披馬甲已經滿足不了季沈了,他終於成功精分了。
季沈十分滿意,命人將分體送到昏迷的白無聞身邊,囑托了藍溫幾句後,便使用了移魂決將幾縷魂魄移到了分體中。
……
季沈眼睫顫了顫,悠悠醒轉,活動了幾下便徹底適應這個新鮮出爐的分體,正要起身,就感覺有一個人形物體猛然撲上來,伴隨一聲驚喜大喊,差點又將他砸回去,“沈疏言!你終於醒了!”
他絲毫沒有意識到眼前的沈疏言早已換了殼子換了芯。
季沈剛醒差點又被砸暈,他將白無聞推開,臉上是恰到好處的茫然:“我怎麽了?這是哪兒?那些魔兵呢?”

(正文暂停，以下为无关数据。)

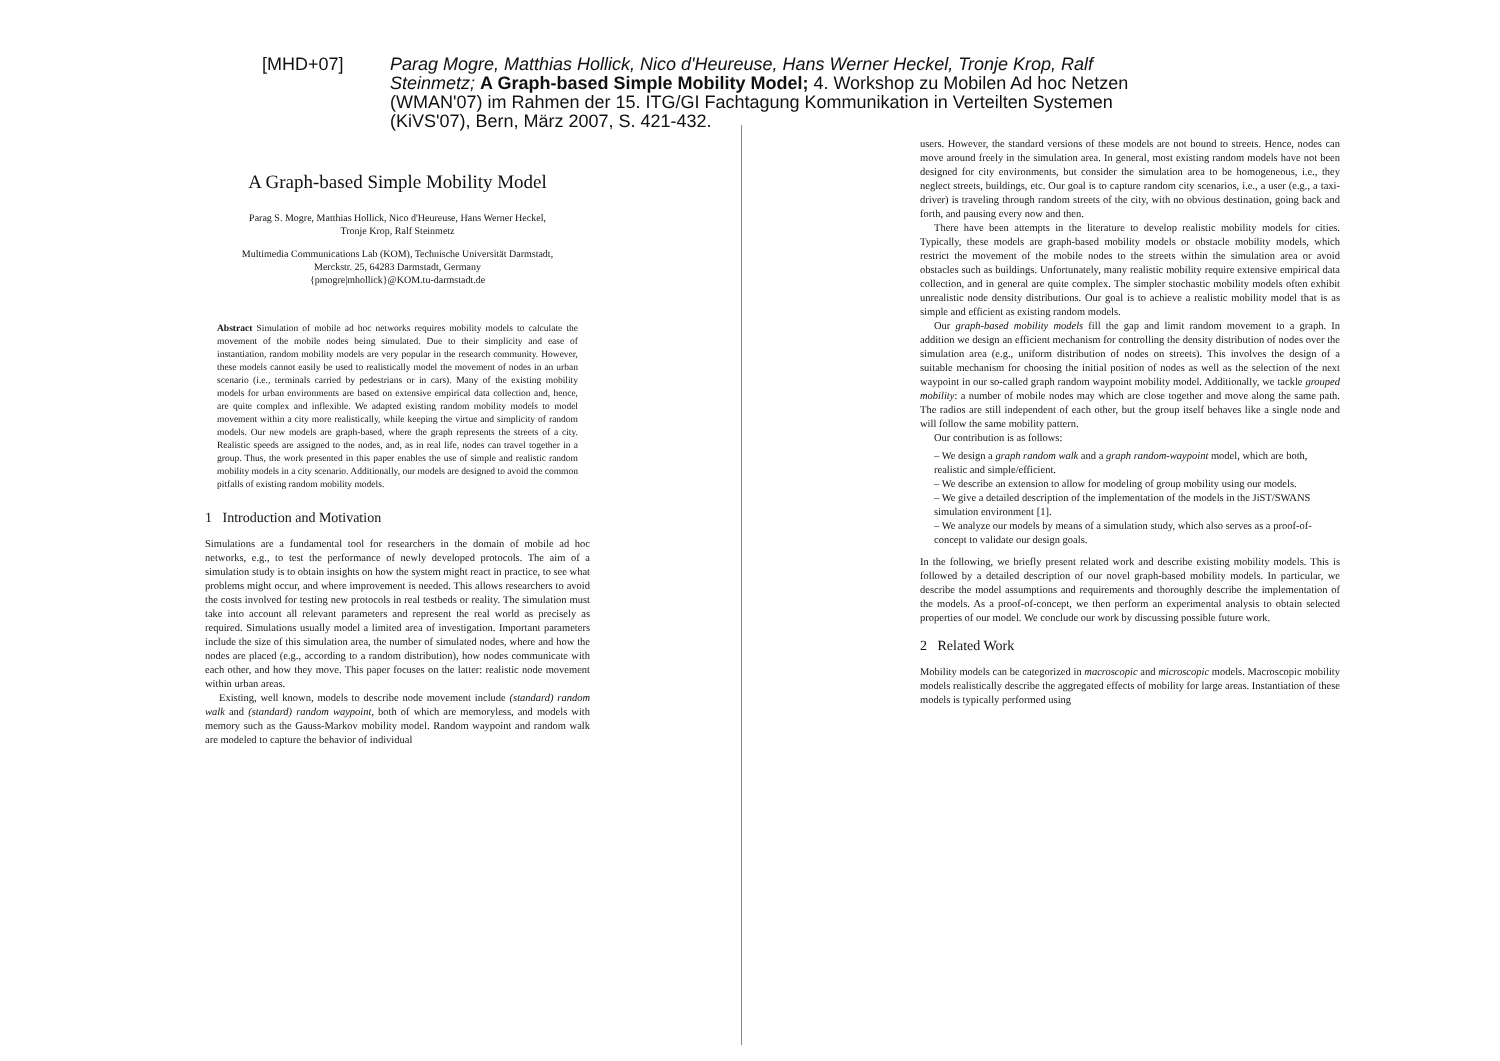[MHD+07] Parag Mogre, Matthias Hollick, Nico d'Heureuse, Hans Werner Heckel, Tronje Krop, Ralf Steinmetz; A Graph-based Simple Mobility Model; 4. Workshop zu Mobilen Ad hoc Netzen (WMAN'07) im Rahmen der 15. ITG/GI Fachtagung Kommunikation in Verteilten Systemen (KiVS'07), Bern, März 2007, S. 421-432.
A Graph-based Simple Mobility Model
Parag S. Mogre, Matthias Hollick, Nico d'Heureuse, Hans Werner Heckel,
Tronje Krop, Ralf Steinmetz
Multimedia Communications Lab (KOM), Technische Universität Darmstadt,
Merckstr. 25, 64283 Darmstadt, Germany
{pmogre|mhollick}@KOM.tu-darmstadt.de
Abstract Simulation of mobile ad hoc networks requires mobility models to calculate the movement of the mobile nodes being simulated. Due to their simplicity and ease of instantiation, random mobility models are very popular in the research community. However, these models cannot easily be used to realistically model the movement of nodes in an urban scenario (i.e., terminals carried by pedestrians or in cars). Many of the existing mobility models for urban environments are based on extensive empirical data collection and, hence, are quite complex and inflexible. We adapted existing random mobility models to model movement within a city more realistically, while keeping the virtue and simplicity of random models. Our new models are graph-based, where the graph represents the streets of a city. Realistic speeds are assigned to the nodes, and, as in real life, nodes can travel together in a group. Thus, the work presented in this paper enables the use of simple and realistic random mobility models in a city scenario. Additionally, our models are designed to avoid the common pitfalls of existing random mobility models.
1 Introduction and Motivation
Simulations are a fundamental tool for researchers in the domain of mobile ad hoc networks, e.g., to test the performance of newly developed protocols. The aim of a simulation study is to obtain insights on how the system might react in practice, to see what problems might occur, and where improvement is needed. This allows researchers to avoid the costs involved for testing new protocols in real testbeds or reality. The simulation must take into account all relevant parameters and represent the real world as precisely as required. Simulations usually model a limited area of investigation. Important parameters include the size of this simulation area, the number of simulated nodes, where and how the nodes are placed (e.g., according to a random distribution), how nodes communicate with each other, and how they move. This paper focuses on the latter: realistic node movement within urban areas.
Existing, well known, models to describe node movement include (standard) random walk and (standard) random waypoint, both of which are memoryless, and models with memory such as the Gauss-Markov mobility model. Random waypoint and random walk are modeled to capture the behavior of individual
users. However, the standard versions of these models are not bound to streets. Hence, nodes can move around freely in the simulation area. In general, most existing random models have not been designed for city environments, but consider the simulation area to be homogeneous, i.e., they neglect streets, buildings, etc. Our goal is to capture random city scenarios, i.e., a user (e.g., a taxi-driver) is traveling through random streets of the city, with no obvious destination, going back and forth, and pausing every now and then.
There have been attempts in the literature to develop realistic mobility models for cities. Typically, these models are graph-based mobility models or obstacle mobility models, which restrict the movement of the mobile nodes to the streets within the simulation area or avoid obstacles such as buildings. Unfortunately, many realistic mobility require extensive empirical data collection, and in general are quite complex. The simpler stochastic mobility models often exhibit unrealistic node density distributions. Our goal is to achieve a realistic mobility model that is as simple and efficient as existing random models.
Our graph-based mobility models fill the gap and limit random movement to a graph. In addition we design an efficient mechanism for controlling the density distribution of nodes over the simulation area (e.g., uniform distribution of nodes on streets). This involves the design of a suitable mechanism for choosing the initial position of nodes as well as the selection of the next waypoint in our so-called graph random waypoint mobility model. Additionally, we tackle grouped mobility: a number of mobile nodes may which are close together and move along the same path. The radios are still independent of each other, but the group itself behaves like a single node and will follow the same mobility pattern.
Our contribution is as follows:
– We design a graph random walk and a graph random-waypoint model, which are both, realistic and simple/efficient.
– We describe an extension to allow for modeling of group mobility using our models.
– We give a detailed description of the implementation of the models in the JiST/SWANS simulation environment [1].
– We analyze our models by means of a simulation study, which also serves as a proof-of-concept to validate our design goals.
In the following, we briefly present related work and describe existing mobility models. This is followed by a detailed description of our novel graph-based mobility models. In particular, we describe the model assumptions and requirements and thoroughly describe the implementation of the models. As a proof-of-concept, we then perform an experimental analysis to obtain selected properties of our model. We conclude our work by discussing possible future work.
2 Related Work
Mobility models can be categorized in macroscopic and microscopic models. Macroscopic mobility models realistically describe the aggregated effects of mobility for large areas. Instantiation of these models is typically performed using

白無聞這才意識到自己整個人都趴在沈疏言身上,像是要將人抱在自己懷裡一般,臉紅了一紅,忙不迭地自他身上爬起來,期間還絆了一腳,丟人丟大了!
白小少爺惱羞成怒不講道理道:“沈疏言!你絆我幹嘛!”
季沈:“???”
這貨明明是自己左腳絆右腳,卻怪到自己頭上來了?莫不是他其實摔壞的是腦子?
早知道就讓禦醫給他接骨的時候順便做個全面檢查了……
迎上季沈一臉“可憐的孩子年紀輕輕就摔壞了腦子”的表情,白小少爺怒了:“你這是什麽表情!”
少年人的情緒可真暴躁,季沈歎了口氣,“迷茫的表情。你還沒回答我的問題,我們現在在哪兒?”他當然知道這是自己睡了幾百年的魔宮,但是做戲要做全套嘛。
白無聞冷哼一聲,一臉你求求我我就告訴你的表情。
季沈懶洋洋地坐在一旁也不說話,白無聞自己傲嬌了一會兒後終於忍不住開口,這一開口就像個關不住的話匣子一般,把整個事情的始末添油加醋的說了出來。
尤其在魔君季沈如何從天而降救了他們那裡極為詳細,從衣著服飾一路描述到面容神態,最後將魔君得一招一式誇得天花亂墜,仿若天神下凡一般。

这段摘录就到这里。